- [MATERIAL SHOWN]:

◇ ◇ ◇ ◇ ◇

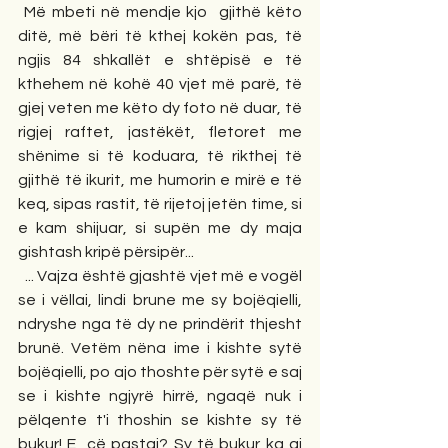
 Më mbeti në mendje kjo  gjithë këto 
ditë, më bëri të kthej kokën pas, të 
ngjis 84 shkallët e shtëpisë e të 
kthehem në kohë 40 vjet më parë, të 
gjej veten me këto dy foto në duar, të 
rigjej raftet, jastëkët, fletoret me 
shënime si të koduara, të rikthej të 
gjithë të ikurit, me humorin e mirë e të 
keq, sipas rastit, të rijetoj jetën time, si 
e kam shijuar, si supën me dy maja 
gishtash kripë përsipër...
  ... Vajza është gjashtë vjet më e vogël 
se i vëllai, lindi brune me sy bojëqielli, 
ndryshe nga të dy ne prindërit thjesht 
brunë. Vetëm nëna ime i kishte sytë 
bojëqielli, po ajo thoshte për sytë e saj 
se i kishte ngjyrë hirrë, ngaqë nuk i 
pëlqente t'i thoshin se kishte sy të 
bukur! E  çë pastaj? Sy të bukur ka ai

◇ ◇ ◇ ◇ ◇

Look for the string "sytë" in the data above and return every line that has it.

brunë. Vetëm nëna ime i kishte sytë 
bojëqielli, po ajo thoshte për sytë e saj 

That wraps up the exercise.